Note that we are here to help you learn how to write code to satisfy your requirements; we are not here to act as your unpaid programming staff with continually changing requirements. Given this new information that files 6 to 10 (is it always 6 to 10, or s 6 to 10 just as an example; is it org6.xls through org10.xls inclusive or does org10.xls go back to three lines) may have different numbers of lines than other files with no prior knowledge about which files are "short" or "long", how would you propose modifying any of the scripts suggested in post #22 to get the output you want based on this new information?

1 Like

I have been using your script without any issue, until I had a data set with different row numbers (I mentioned above). So far, I had processed more than 5 groups of data sets (in each group I had 30 excel files), where in I did not face this kind of problem. Moreover, even I do not expect that, I would face this kind of issue. I thought, my data files have the same number of rows and columns. But, while processing multiple data files, I came to know that it differs. This is why I could not mention it earlier.
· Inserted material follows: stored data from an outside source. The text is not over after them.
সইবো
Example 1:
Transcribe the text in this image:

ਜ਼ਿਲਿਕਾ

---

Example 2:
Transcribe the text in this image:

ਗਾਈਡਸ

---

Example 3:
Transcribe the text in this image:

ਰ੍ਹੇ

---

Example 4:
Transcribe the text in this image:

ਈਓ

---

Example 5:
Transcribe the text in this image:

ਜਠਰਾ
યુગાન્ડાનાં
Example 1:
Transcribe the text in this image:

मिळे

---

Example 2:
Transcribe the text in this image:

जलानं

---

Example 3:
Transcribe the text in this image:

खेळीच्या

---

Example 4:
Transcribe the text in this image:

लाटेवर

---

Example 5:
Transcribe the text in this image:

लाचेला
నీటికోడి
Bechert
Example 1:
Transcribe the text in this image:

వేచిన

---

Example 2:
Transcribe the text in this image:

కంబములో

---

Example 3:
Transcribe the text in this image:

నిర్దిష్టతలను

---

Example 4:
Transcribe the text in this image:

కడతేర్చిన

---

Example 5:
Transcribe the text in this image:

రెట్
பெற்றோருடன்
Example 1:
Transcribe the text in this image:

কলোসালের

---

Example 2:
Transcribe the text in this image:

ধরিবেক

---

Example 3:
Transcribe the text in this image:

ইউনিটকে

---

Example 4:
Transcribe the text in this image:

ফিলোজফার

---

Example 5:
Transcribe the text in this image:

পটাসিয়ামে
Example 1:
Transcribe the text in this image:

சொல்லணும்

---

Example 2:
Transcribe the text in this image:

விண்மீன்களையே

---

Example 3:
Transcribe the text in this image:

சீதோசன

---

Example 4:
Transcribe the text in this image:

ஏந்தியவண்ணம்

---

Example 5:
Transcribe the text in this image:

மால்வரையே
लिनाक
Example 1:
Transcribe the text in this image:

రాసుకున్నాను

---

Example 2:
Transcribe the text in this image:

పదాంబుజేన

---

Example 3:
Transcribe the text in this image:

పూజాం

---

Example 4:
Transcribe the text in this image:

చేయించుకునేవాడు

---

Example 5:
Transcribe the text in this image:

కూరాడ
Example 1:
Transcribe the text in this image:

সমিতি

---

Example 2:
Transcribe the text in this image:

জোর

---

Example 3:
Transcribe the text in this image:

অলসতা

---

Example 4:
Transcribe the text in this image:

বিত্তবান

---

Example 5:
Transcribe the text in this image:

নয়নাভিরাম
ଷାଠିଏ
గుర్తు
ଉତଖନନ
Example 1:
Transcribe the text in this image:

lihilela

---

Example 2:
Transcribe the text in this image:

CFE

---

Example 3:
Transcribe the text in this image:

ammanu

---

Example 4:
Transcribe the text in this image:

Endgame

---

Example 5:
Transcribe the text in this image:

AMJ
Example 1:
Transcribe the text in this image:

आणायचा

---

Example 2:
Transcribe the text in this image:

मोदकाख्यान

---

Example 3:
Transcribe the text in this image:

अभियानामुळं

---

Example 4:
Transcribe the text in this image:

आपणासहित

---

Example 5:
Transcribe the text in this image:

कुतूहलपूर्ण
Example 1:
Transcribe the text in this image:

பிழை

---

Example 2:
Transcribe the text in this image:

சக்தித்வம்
 Given this new information that files 6 to 10 (is it always 6 to 10, or s 6 to 10 just as an example; 

It is an example only. My data set would not be same as I mentioned above. In some cases, each file differ in terms of row number (number of rows are not same for all the files). Whereas, the number of columns are same for all the files.
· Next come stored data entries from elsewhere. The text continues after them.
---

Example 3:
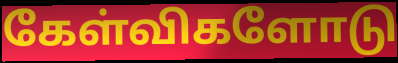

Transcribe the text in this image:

கேள்விகளோடு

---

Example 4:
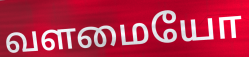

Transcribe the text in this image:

வளமையோ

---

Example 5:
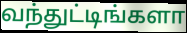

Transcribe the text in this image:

வந்துட்டிங்களா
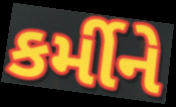
કર્મીને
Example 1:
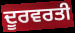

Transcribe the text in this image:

ਦੂਰਵਰਤੀ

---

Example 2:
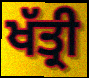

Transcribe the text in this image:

ਖੱਤ੍ਰੀ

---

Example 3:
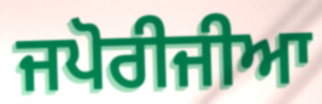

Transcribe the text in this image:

ਜਪੋਰੀਜੀਆ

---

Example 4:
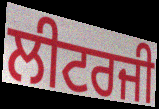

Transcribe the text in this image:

ਲੀਟਰਜੀ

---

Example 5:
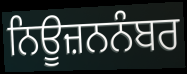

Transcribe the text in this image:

ਨਿਊਜ਼ਨਨੰਬਰ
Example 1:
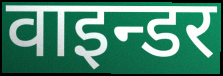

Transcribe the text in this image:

वाइन्डर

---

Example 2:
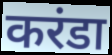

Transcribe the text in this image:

करंडा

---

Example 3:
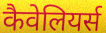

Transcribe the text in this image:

कैवेलियर्स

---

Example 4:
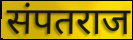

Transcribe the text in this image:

संपतराज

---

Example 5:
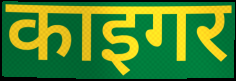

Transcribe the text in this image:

काइगर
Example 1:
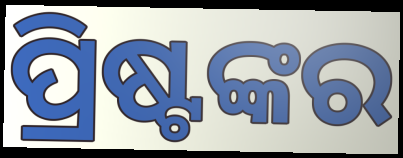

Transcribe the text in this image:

ପ୍ରିଷ୍ଟଙ୍କର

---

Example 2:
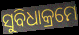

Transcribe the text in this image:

ସୁବିଧାକ୍ରମେ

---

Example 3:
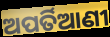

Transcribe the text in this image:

ଅପର୍ତିଆଣୀ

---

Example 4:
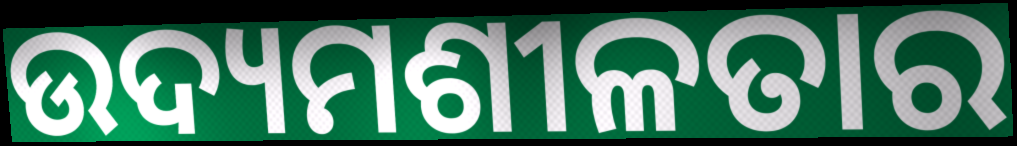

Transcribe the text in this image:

ଉଦ୍ୟମଶୀଳତାର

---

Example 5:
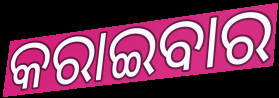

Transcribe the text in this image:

କରାଇବାର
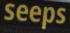
seeps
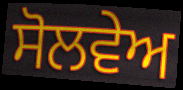
ਸੋਲਵੇਅ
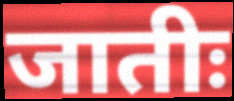
जातीः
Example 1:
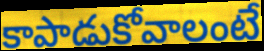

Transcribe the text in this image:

కాపాడుకోవాలంటే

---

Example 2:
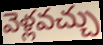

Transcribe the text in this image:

వెళ్లవచ్చు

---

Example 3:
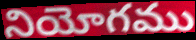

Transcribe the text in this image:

నియోగము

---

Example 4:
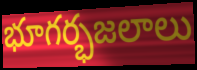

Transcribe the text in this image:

భూగర్భజలాలు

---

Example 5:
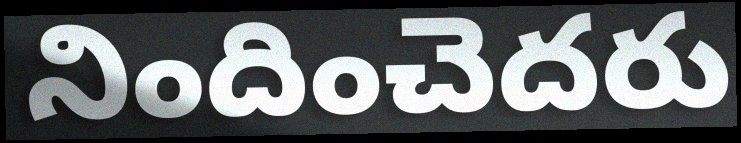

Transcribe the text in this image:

నిందించెదరు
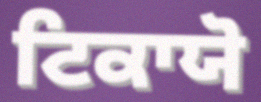
ਟਿਕਾਯੋ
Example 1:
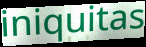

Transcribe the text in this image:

iniquitas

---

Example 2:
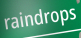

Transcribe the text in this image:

raindrops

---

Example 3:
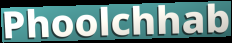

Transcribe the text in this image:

Phoolchhab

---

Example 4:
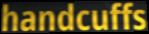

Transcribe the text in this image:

handcuffs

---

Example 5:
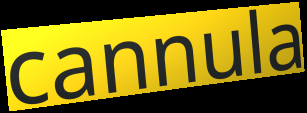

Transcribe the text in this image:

cannula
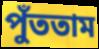
পুঁততাম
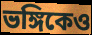
ভঙ্গিকেও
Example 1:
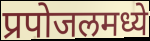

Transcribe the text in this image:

प्रपोजलमध्ये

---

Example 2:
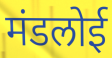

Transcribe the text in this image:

मंडलोई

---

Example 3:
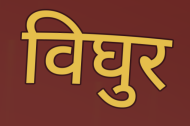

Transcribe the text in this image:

विघुर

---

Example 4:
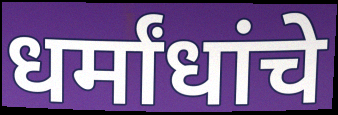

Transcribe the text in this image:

धर्मांधांचे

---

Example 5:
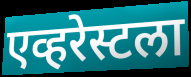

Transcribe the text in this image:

एव्हरेस्टला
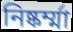
নিষ্কর্ম্মা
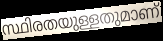
സ്ഥിരതയുള്ളതുമാണ്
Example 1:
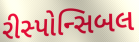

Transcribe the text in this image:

રીસ્પોન્સિબલ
is it org6.xls through org10.xls inclusive or does org10.xls go back to three lines) may have different numbers of lines than other files with no prior knowledge about which files are "short" or "long", how would you propose modifying any of the scripts suggested in post #22 to get the output you want based on this new information?

I need to copy only the field/column number 1 and 5 regardless of the number of rows each file have. It would be tedious to know which file is short and which file is long when I have 50 or 60 excel files.
If it a prerequisite to know, which file is short and which file is long to write a script for the same, I would not have asked for help.

You never said that any of the code that I had previously suggested worked for any of your data sets. You only said that there was a problem because the number of lines in files 6 through 10 only had two lines instead of three.

One possible solution would be to add empty rows to all of the files that have fewer rows than the longest file. If you did that as a first step, all of the existing scripts might do what you wanted. And, if you knew that files 6 - 10 would always contain one line less than the other files, it would be very easy to add an empty line to those four or five files without making the other processing any more complex.

Assuming that you will always have at least one file that is named orgdigits.xls where digits is a single digit and at least one file where digits is two digits and that you will never have any files where digits is more than two digits, one could try:

awk -v OFS='\t' '
FNR == 1 {
	file_cnt++
}
{	data[file_cnt, 1, FNR] = $1
	data[file_cnt, 2, FNR] = $5
	if(FNR > line_cnt)
		line_cnt = FNR
}
END {	for(i = 1; i <= line_cnt; i++)
		for(j = 1; j <= file_cnt; j++)
			printf("%s%s%s%s",  data[j, 1, i], OFS, data[j, 2, i],
			    (j == file_cnt) ? ORS : OFS)
}
' org?.xls org??.xls > concats.xls

but I am disappointed that you were unwilling to make any attempt to solve this new wrinkle on your own.

With the other suggestions in post #22, I assume that you would be able to modify the last line of this code to handle any number of input files.

2 Likes

Dear don,
Yes indeed, I could modify the last line of the code as per my need. Your code works perfectly fine. I have realised that, I need to fix the problem by myself. Thank you for your critical comments, suggestions and help.